Her family’s French ancestry is traced through the name Bricault dit Lamarche. Her father was the chief of pediatrics at Eastern Maine Medical Center in Bangor.

She recalls her father speaking French to her grandparents and enjoying tourtiere every Christmas. Her Irish mother called them “French and Irish meat pies.”

LaMarche says her two children, Rebecca and John, studied French while attending school in Europe while she was in graduate school. Her daughter attended the Sorbonne, in Paris.

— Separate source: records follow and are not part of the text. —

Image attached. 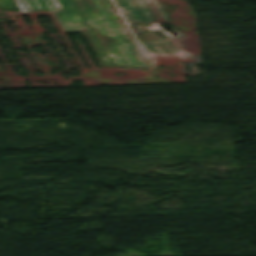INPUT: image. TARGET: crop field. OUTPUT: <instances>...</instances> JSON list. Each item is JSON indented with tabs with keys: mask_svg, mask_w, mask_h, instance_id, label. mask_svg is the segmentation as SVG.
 Segmentation results:
<instances>
[{
	"mask_svg": "<svg viewBox=\"0 0 256 256\" xmlns=\"http://www.w3.org/2000/svg\"><path fill=\"white\" fill-rule=\"evenodd\" d=\"M67 32H82L102 66H150L110 0H57Z\"/></svg>",
	"mask_w": 256,
	"mask_h": 256,
	"instance_id": "1",
	"label": "crop field"
},
{
	"mask_svg": "<svg viewBox=\"0 0 256 256\" xmlns=\"http://www.w3.org/2000/svg\"><path fill=\"white\" fill-rule=\"evenodd\" d=\"M127 23L150 26L156 19L144 0H113Z\"/></svg>",
	"mask_w": 256,
	"mask_h": 256,
	"instance_id": "2",
	"label": "crop field"
},
{
	"mask_svg": "<svg viewBox=\"0 0 256 256\" xmlns=\"http://www.w3.org/2000/svg\"><path fill=\"white\" fill-rule=\"evenodd\" d=\"M147 55L176 53L168 39L139 40Z\"/></svg>",
	"mask_w": 256,
	"mask_h": 256,
	"instance_id": "3",
	"label": "crop field"
},
{
	"mask_svg": "<svg viewBox=\"0 0 256 256\" xmlns=\"http://www.w3.org/2000/svg\"><path fill=\"white\" fill-rule=\"evenodd\" d=\"M26 11H56L59 9L55 0H17Z\"/></svg>",
	"mask_w": 256,
	"mask_h": 256,
	"instance_id": "4",
	"label": "crop field"
},
{
	"mask_svg": "<svg viewBox=\"0 0 256 256\" xmlns=\"http://www.w3.org/2000/svg\"><path fill=\"white\" fill-rule=\"evenodd\" d=\"M145 1L149 6V8L151 9L152 13L154 14L155 18L157 19L158 23H167L166 19L164 18L163 14L161 13L155 1L154 0H145Z\"/></svg>",
	"mask_w": 256,
	"mask_h": 256,
	"instance_id": "5",
	"label": "crop field"
},
{
	"mask_svg": "<svg viewBox=\"0 0 256 256\" xmlns=\"http://www.w3.org/2000/svg\"><path fill=\"white\" fill-rule=\"evenodd\" d=\"M1 10H18L13 0H0Z\"/></svg>",
	"mask_w": 256,
	"mask_h": 256,
	"instance_id": "6",
	"label": "crop field"
}]
</instances>
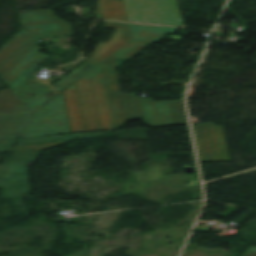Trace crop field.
<instances>
[{
	"instance_id": "crop-field-1",
	"label": "crop field",
	"mask_w": 256,
	"mask_h": 256,
	"mask_svg": "<svg viewBox=\"0 0 256 256\" xmlns=\"http://www.w3.org/2000/svg\"><path fill=\"white\" fill-rule=\"evenodd\" d=\"M128 21L183 26L176 0H123Z\"/></svg>"
},
{
	"instance_id": "crop-field-2",
	"label": "crop field",
	"mask_w": 256,
	"mask_h": 256,
	"mask_svg": "<svg viewBox=\"0 0 256 256\" xmlns=\"http://www.w3.org/2000/svg\"><path fill=\"white\" fill-rule=\"evenodd\" d=\"M95 67H97V65L87 61L53 86L62 92L67 87L86 75L88 72L93 70Z\"/></svg>"
},
{
	"instance_id": "crop-field-3",
	"label": "crop field",
	"mask_w": 256,
	"mask_h": 256,
	"mask_svg": "<svg viewBox=\"0 0 256 256\" xmlns=\"http://www.w3.org/2000/svg\"><path fill=\"white\" fill-rule=\"evenodd\" d=\"M39 82L44 83V84H47V85H49V86H52V85H50L48 82L43 81V80H39Z\"/></svg>"
},
{
	"instance_id": "crop-field-4",
	"label": "crop field",
	"mask_w": 256,
	"mask_h": 256,
	"mask_svg": "<svg viewBox=\"0 0 256 256\" xmlns=\"http://www.w3.org/2000/svg\"><path fill=\"white\" fill-rule=\"evenodd\" d=\"M22 30H24V29H22ZM26 31V30H25ZM28 32V31H27ZM38 37V36H37ZM40 38V37H39Z\"/></svg>"
}]
</instances>
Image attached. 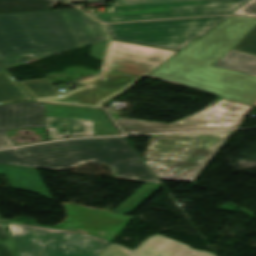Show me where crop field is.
I'll return each instance as SVG.
<instances>
[{
	"label": "crop field",
	"instance_id": "6",
	"mask_svg": "<svg viewBox=\"0 0 256 256\" xmlns=\"http://www.w3.org/2000/svg\"><path fill=\"white\" fill-rule=\"evenodd\" d=\"M229 16L129 22L104 25L113 40L179 51Z\"/></svg>",
	"mask_w": 256,
	"mask_h": 256
},
{
	"label": "crop field",
	"instance_id": "2",
	"mask_svg": "<svg viewBox=\"0 0 256 256\" xmlns=\"http://www.w3.org/2000/svg\"><path fill=\"white\" fill-rule=\"evenodd\" d=\"M89 162L110 167L117 178L161 184L125 137L63 141L0 152L1 164L45 170L70 169Z\"/></svg>",
	"mask_w": 256,
	"mask_h": 256
},
{
	"label": "crop field",
	"instance_id": "25",
	"mask_svg": "<svg viewBox=\"0 0 256 256\" xmlns=\"http://www.w3.org/2000/svg\"><path fill=\"white\" fill-rule=\"evenodd\" d=\"M106 46H107V40L94 44L92 46V50H91L90 55L103 60L105 50H106Z\"/></svg>",
	"mask_w": 256,
	"mask_h": 256
},
{
	"label": "crop field",
	"instance_id": "4",
	"mask_svg": "<svg viewBox=\"0 0 256 256\" xmlns=\"http://www.w3.org/2000/svg\"><path fill=\"white\" fill-rule=\"evenodd\" d=\"M231 132L151 136L143 158L157 178L192 182Z\"/></svg>",
	"mask_w": 256,
	"mask_h": 256
},
{
	"label": "crop field",
	"instance_id": "3",
	"mask_svg": "<svg viewBox=\"0 0 256 256\" xmlns=\"http://www.w3.org/2000/svg\"><path fill=\"white\" fill-rule=\"evenodd\" d=\"M175 53L177 52L111 40L103 73L76 82L89 87L67 92L64 96L36 101L102 108L103 101L124 92ZM74 101L78 104H73Z\"/></svg>",
	"mask_w": 256,
	"mask_h": 256
},
{
	"label": "crop field",
	"instance_id": "13",
	"mask_svg": "<svg viewBox=\"0 0 256 256\" xmlns=\"http://www.w3.org/2000/svg\"><path fill=\"white\" fill-rule=\"evenodd\" d=\"M61 11L79 46L84 47L108 39L99 23L77 9Z\"/></svg>",
	"mask_w": 256,
	"mask_h": 256
},
{
	"label": "crop field",
	"instance_id": "21",
	"mask_svg": "<svg viewBox=\"0 0 256 256\" xmlns=\"http://www.w3.org/2000/svg\"><path fill=\"white\" fill-rule=\"evenodd\" d=\"M256 55V25L233 47Z\"/></svg>",
	"mask_w": 256,
	"mask_h": 256
},
{
	"label": "crop field",
	"instance_id": "18",
	"mask_svg": "<svg viewBox=\"0 0 256 256\" xmlns=\"http://www.w3.org/2000/svg\"><path fill=\"white\" fill-rule=\"evenodd\" d=\"M31 99L6 70L0 72V103Z\"/></svg>",
	"mask_w": 256,
	"mask_h": 256
},
{
	"label": "crop field",
	"instance_id": "7",
	"mask_svg": "<svg viewBox=\"0 0 256 256\" xmlns=\"http://www.w3.org/2000/svg\"><path fill=\"white\" fill-rule=\"evenodd\" d=\"M7 225L21 256H97L109 243L78 231Z\"/></svg>",
	"mask_w": 256,
	"mask_h": 256
},
{
	"label": "crop field",
	"instance_id": "27",
	"mask_svg": "<svg viewBox=\"0 0 256 256\" xmlns=\"http://www.w3.org/2000/svg\"><path fill=\"white\" fill-rule=\"evenodd\" d=\"M1 70H4V68L0 65V71H1Z\"/></svg>",
	"mask_w": 256,
	"mask_h": 256
},
{
	"label": "crop field",
	"instance_id": "15",
	"mask_svg": "<svg viewBox=\"0 0 256 256\" xmlns=\"http://www.w3.org/2000/svg\"><path fill=\"white\" fill-rule=\"evenodd\" d=\"M214 66L256 77V56L231 49Z\"/></svg>",
	"mask_w": 256,
	"mask_h": 256
},
{
	"label": "crop field",
	"instance_id": "11",
	"mask_svg": "<svg viewBox=\"0 0 256 256\" xmlns=\"http://www.w3.org/2000/svg\"><path fill=\"white\" fill-rule=\"evenodd\" d=\"M100 256H216L198 251L188 245L168 239L158 234L145 239L136 249L131 251L125 247L111 243Z\"/></svg>",
	"mask_w": 256,
	"mask_h": 256
},
{
	"label": "crop field",
	"instance_id": "12",
	"mask_svg": "<svg viewBox=\"0 0 256 256\" xmlns=\"http://www.w3.org/2000/svg\"><path fill=\"white\" fill-rule=\"evenodd\" d=\"M45 127L44 104L17 102L0 105V148L12 146L6 136L10 129Z\"/></svg>",
	"mask_w": 256,
	"mask_h": 256
},
{
	"label": "crop field",
	"instance_id": "22",
	"mask_svg": "<svg viewBox=\"0 0 256 256\" xmlns=\"http://www.w3.org/2000/svg\"><path fill=\"white\" fill-rule=\"evenodd\" d=\"M0 256H17L3 223H0Z\"/></svg>",
	"mask_w": 256,
	"mask_h": 256
},
{
	"label": "crop field",
	"instance_id": "23",
	"mask_svg": "<svg viewBox=\"0 0 256 256\" xmlns=\"http://www.w3.org/2000/svg\"><path fill=\"white\" fill-rule=\"evenodd\" d=\"M232 14L256 17V0H250L248 3L237 9Z\"/></svg>",
	"mask_w": 256,
	"mask_h": 256
},
{
	"label": "crop field",
	"instance_id": "20",
	"mask_svg": "<svg viewBox=\"0 0 256 256\" xmlns=\"http://www.w3.org/2000/svg\"><path fill=\"white\" fill-rule=\"evenodd\" d=\"M19 83L33 98L60 94L48 79L22 81Z\"/></svg>",
	"mask_w": 256,
	"mask_h": 256
},
{
	"label": "crop field",
	"instance_id": "14",
	"mask_svg": "<svg viewBox=\"0 0 256 256\" xmlns=\"http://www.w3.org/2000/svg\"><path fill=\"white\" fill-rule=\"evenodd\" d=\"M0 174L7 177L13 188L35 192L52 200L36 169L0 164Z\"/></svg>",
	"mask_w": 256,
	"mask_h": 256
},
{
	"label": "crop field",
	"instance_id": "24",
	"mask_svg": "<svg viewBox=\"0 0 256 256\" xmlns=\"http://www.w3.org/2000/svg\"><path fill=\"white\" fill-rule=\"evenodd\" d=\"M175 1H189V0H115L114 6L147 4V3H161V2H175Z\"/></svg>",
	"mask_w": 256,
	"mask_h": 256
},
{
	"label": "crop field",
	"instance_id": "16",
	"mask_svg": "<svg viewBox=\"0 0 256 256\" xmlns=\"http://www.w3.org/2000/svg\"><path fill=\"white\" fill-rule=\"evenodd\" d=\"M53 0H0V13L50 10Z\"/></svg>",
	"mask_w": 256,
	"mask_h": 256
},
{
	"label": "crop field",
	"instance_id": "17",
	"mask_svg": "<svg viewBox=\"0 0 256 256\" xmlns=\"http://www.w3.org/2000/svg\"><path fill=\"white\" fill-rule=\"evenodd\" d=\"M161 186L162 185L158 184L144 183L137 191H135L131 196H129L112 212L129 215L148 197H150L154 192H156Z\"/></svg>",
	"mask_w": 256,
	"mask_h": 256
},
{
	"label": "crop field",
	"instance_id": "9",
	"mask_svg": "<svg viewBox=\"0 0 256 256\" xmlns=\"http://www.w3.org/2000/svg\"><path fill=\"white\" fill-rule=\"evenodd\" d=\"M249 0H204L108 7L109 12L90 13L102 22L230 14Z\"/></svg>",
	"mask_w": 256,
	"mask_h": 256
},
{
	"label": "crop field",
	"instance_id": "28",
	"mask_svg": "<svg viewBox=\"0 0 256 256\" xmlns=\"http://www.w3.org/2000/svg\"><path fill=\"white\" fill-rule=\"evenodd\" d=\"M256 106V105H255Z\"/></svg>",
	"mask_w": 256,
	"mask_h": 256
},
{
	"label": "crop field",
	"instance_id": "10",
	"mask_svg": "<svg viewBox=\"0 0 256 256\" xmlns=\"http://www.w3.org/2000/svg\"><path fill=\"white\" fill-rule=\"evenodd\" d=\"M45 110L48 140L120 134L104 110L50 104H45Z\"/></svg>",
	"mask_w": 256,
	"mask_h": 256
},
{
	"label": "crop field",
	"instance_id": "1",
	"mask_svg": "<svg viewBox=\"0 0 256 256\" xmlns=\"http://www.w3.org/2000/svg\"><path fill=\"white\" fill-rule=\"evenodd\" d=\"M255 24L256 19L231 16L204 37L193 40L147 78L253 105L256 78L212 65Z\"/></svg>",
	"mask_w": 256,
	"mask_h": 256
},
{
	"label": "crop field",
	"instance_id": "5",
	"mask_svg": "<svg viewBox=\"0 0 256 256\" xmlns=\"http://www.w3.org/2000/svg\"><path fill=\"white\" fill-rule=\"evenodd\" d=\"M78 46L60 11L0 14V55Z\"/></svg>",
	"mask_w": 256,
	"mask_h": 256
},
{
	"label": "crop field",
	"instance_id": "26",
	"mask_svg": "<svg viewBox=\"0 0 256 256\" xmlns=\"http://www.w3.org/2000/svg\"><path fill=\"white\" fill-rule=\"evenodd\" d=\"M67 3H77V2H89V1H105V0H60Z\"/></svg>",
	"mask_w": 256,
	"mask_h": 256
},
{
	"label": "crop field",
	"instance_id": "8",
	"mask_svg": "<svg viewBox=\"0 0 256 256\" xmlns=\"http://www.w3.org/2000/svg\"><path fill=\"white\" fill-rule=\"evenodd\" d=\"M251 105L219 97L203 111L173 124L114 118L125 134L236 127Z\"/></svg>",
	"mask_w": 256,
	"mask_h": 256
},
{
	"label": "crop field",
	"instance_id": "19",
	"mask_svg": "<svg viewBox=\"0 0 256 256\" xmlns=\"http://www.w3.org/2000/svg\"><path fill=\"white\" fill-rule=\"evenodd\" d=\"M76 48H80V47H76ZM76 48H73V49H76ZM59 51H68V50H53V51L39 52L37 48H34V49L21 51L14 54L0 56V61L3 63L6 69H8V68L20 65V63L27 58L43 59Z\"/></svg>",
	"mask_w": 256,
	"mask_h": 256
}]
</instances>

The show launches the day after the 10-year anniversary of the 9/11 attack, bringing back memories of her being on an Augusta radio show when the attacks happened.

“None of the morning shows went off the air that day,” she recalls. “It was a huge tragedy. We were on air that day with other broadcasters because, even though Maine wasn’t hit, we were supporting our people in our country,” she says.